Linschoten's map, published in 1596, was the first published map of the Far East to be prepared primarily from Portuguese sources. The map is emblematic of the end of the Portuguese monopoly on the East Indian trade and was among the most important sources of information on Southeast Asia during the 16th Century. The map is oriented with west at the top. While based primarily on Portuguese portolan charts, Linschoten also drew on the cartographic work of Plancius. Southeast Asia and Japan are based on the cartography of Fernão Vaz Dourado, and China on the map of Barbuda. The Philippines is drawn from de Lasso with the curious orientation of Palawan.
Linschoten also depicts information from the travel account of Marco Polo, including the location of the mythical land of Beach provincia auriferain, the region where Australia would eventually be discovered. On the mainland, the course of the Mekong is placed too far west, significantly distorting the region. The four large lakes in the interior are based on Chinese legend. Korea is shown as a large circular island.

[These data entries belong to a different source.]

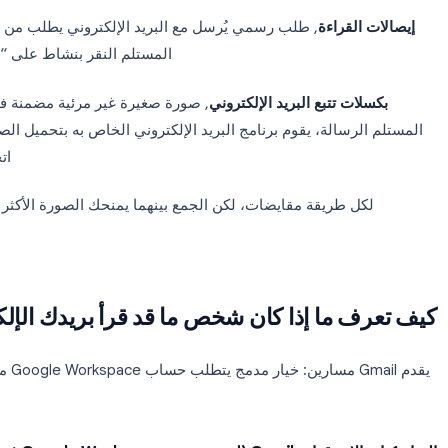
الإجابة المختصرة هي نعم, 
يتم تصميم خدمات البريد الإلكتروني مع وضع تتبع القراءة في الا
لبريد الإلكتروني هو بروتوكول مفتوح بدون تأكيد تسليم مدمج. هنا
لقراءة
, طلب رسمي يُرسل مع البريد الإلكتروني يطلب من المستلم 
المستلم النقر بنشاط على “إرسال إ
ت تتبع البريد الإلكتروني
, صورة صغيرة غير مرئية مضمنة في بريدك 
سالة، يقوم برنامج البريد الإلكتروني الخاص به بتحميل الصورة، وتتل
اتخاذ أي 
 طريقة مقايضات، لكن الجمع بينهما يمنحك الصورة الأكثر موثوقي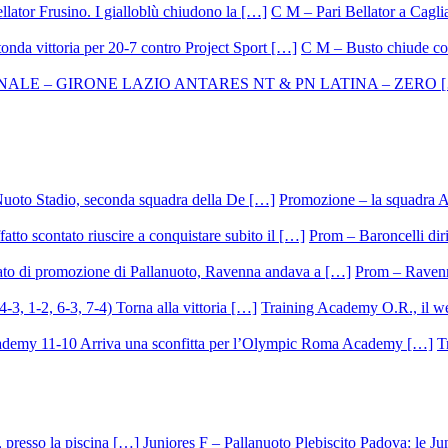
C M – Pari Bellator a Caglia
C M – Busto chiude con
Promozione – la squadra A
Prom – Baroncelli dirig
Prom – Ravenna
Training Academy O.R., il we
T
Juniores F – Pallanuoto Plebiscito Padova: le Ju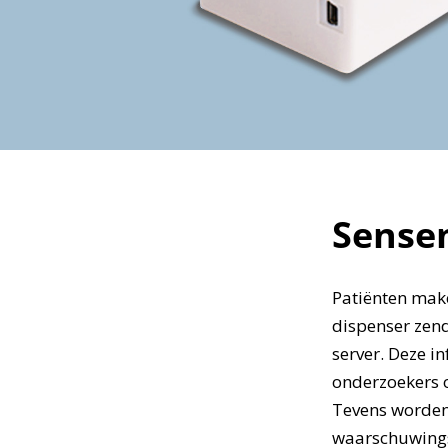
Sensem
Patiënten mak
dispenser zen
server. Deze i
onderzoekers o
Tevens worden
waarschuwingsd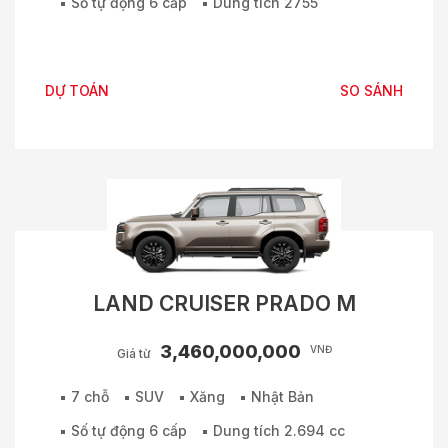
Số tự động 6 cấp
Dung tích 2755
DỰ TOÁN
SO SÁNH
LAND CRUISER PRADO M
3,460,000,000
VNĐ
Giá từ
7 chỗ
SUV
Xăng
Nhật Bản
Số tự động 6 cấp
Dung tích 2.694 cc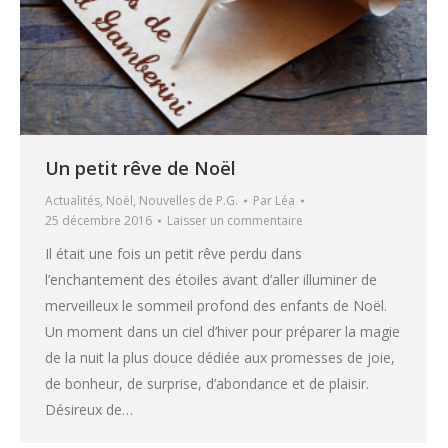
Un petit rêve de Noël
Actualités
,
Noël
,
Nouvelles de P.G.
Par
Léa
25 décembre 2016
Laisser un commentaire
Il était une fois un petit rêve perdu dans
l’enchantement des étoiles avant d’aller illuminer de
merveilleux le sommeil profond des enfants de Noël.
Un moment dans un ciel d’hiver pour préparer la magie
de la nuit la plus douce dédiée aux promesses de joie,
de bonheur, de surprise, d’abondance et de plaisir.
Désireux de…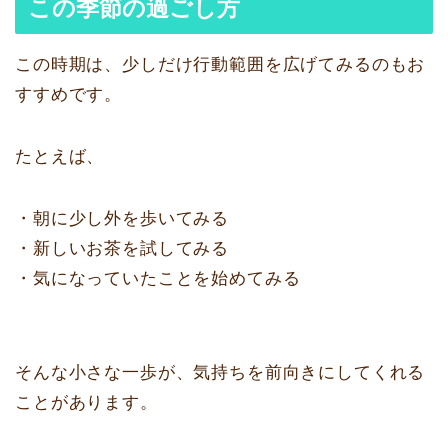
この季節の過ごし方
この時期は、少しだけ行動範囲を広げてみるのもお
すすめです。
たとえば、
・朝に少し外を歩いてみる
・新しいお茶を試してみる
・気になっていたことを始めてみる
そんな小さな一歩が、気持ちを前向きにしてくれる
ことがあります。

Linschoten's maps are styled after Portuguese portolan charts of the 16th Century, upon which the map is based. Even in printed form, these maps retain the lush decorative flourishes of their sources. Linschoten acquired most of the information for the map while serving as the secretary to the Portuguese archbishop in Goa, India, from 1583 to 1589. Of particular value were the sailing guides he obtained that not only provided the best sailing routes to the East Indies and its lucrative spice trade, but also showed the way from port to port once there. Upon his return to the Netherlands, Linschoten published these documents with accompanying maps and his own descriptions of the area in his monumental Itinerario. Few books have had a greater influence on historical events.

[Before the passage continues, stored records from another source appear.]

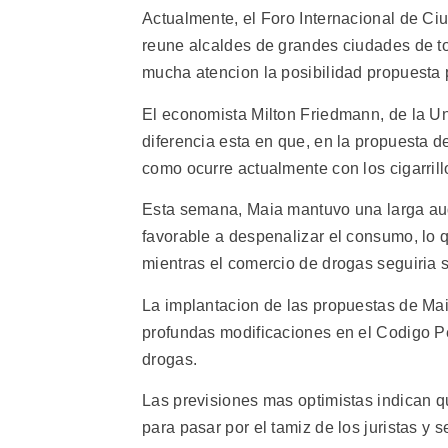
Actualmente, el Foro Internacional de Ci
reune alcaldes de grandes ciudades de to
mucha atencion la posibilidad propuesta 
El economista Milton Friedmann, de la U
diferencia esta en que, en la propuesta d
como ocurre actualmente con los cigarrill
Esta semana, Maia mantuvo una larga audi
favorable a despenalizar el consumo, lo qu
mientras el comercio de drogas seguiria 
La implantacion de las propuestas de Mai
profundas modificaciones en el Codigo Pen
drogas.
Las previsiones mas optimistas indican q
para pasar por el tamiz de los juristas y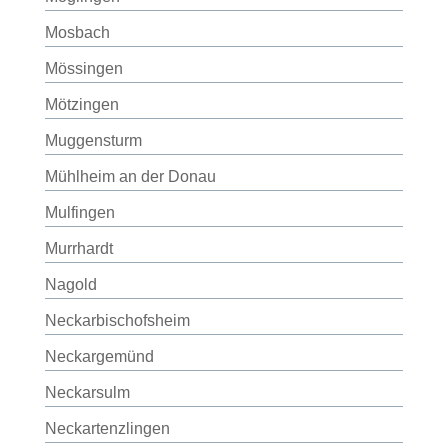
Mosbach
Mössingen
Mötzingen
Muggensturm
Mühlheim an der Donau
Mulfingen
Murrhardt
Nagold
Neckarbischofsheim
Neckargemünd
Neckarsulm
Neckartenzlingen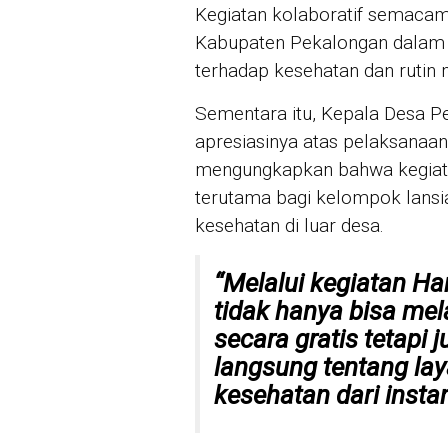
Kegiatan kolaboratif semacam 
Kabupaten Pekalongan dalam 
terhadap kesehatan dan rutin
Sementara itu, Kepala Desa P
apresiasinya atas pelaksanaan
mengungkapkan bahwa kegiatan
terutama bagi kelompok lansi
kesehatan di luar desa.
“Melalui kegiatan H
tidak hanya bisa me
secara gratis tetapi
langsung tentang la
kesehatan dari instan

The extensive details of coastal and other navigational points are likely based on portolan charts of the Portuguese, especially those by Bartolomeu Lasso. Linschoten was "one of the pathfinders for the first Dutch voyages to the East" (Schilder, p. 195). He was in the service of the Portuguese as Secretary to the Portuguese Archbishop of Goa in India, from 1583 to 1589. Here, he had access to many Portuguese portolans as well as other valuable commercial information, especially as Goa at this time was the commercial and political center for the Portugal Empire in the East. Van Linschoten left Goa for home in January 1589. On the way to Portugal, his ship was pursued by an English fleet and lost its cargo in a storm while anchored off the Azores. After the loss of the cargo, Van Linschoten was persuaded to stay and help recover it; he spent two years on Tercera, working and preparing his notes from Goa. Van Linschoten eventually arrived in Lisbon early in 1592, and then sailed home to The Netherlands. His account of his experiences is one of the most important travel works of the period.
Linschoten's Itinerario, was one of the most important books for the European exploration of Asia and helped catalyze the founding of both the Dutch and the English East India Company. Because of its success, in 1598, an English language translation was published in London by John Wolfe. Issued without Linschoten's consent, it has come to be known as the "pirate edition". The copperplates were engraved by Roger Beckit, one of the best British engravers of the day. This book immediately motivated the founding of the British East India Company and English Company ships bound for the East Indies had a copy on board of the English Linschoten. The book was so accurate, especially the sailing instructions, that even late 18th Century captains of the Company write that their "Jan Huyghen" has proven very useful.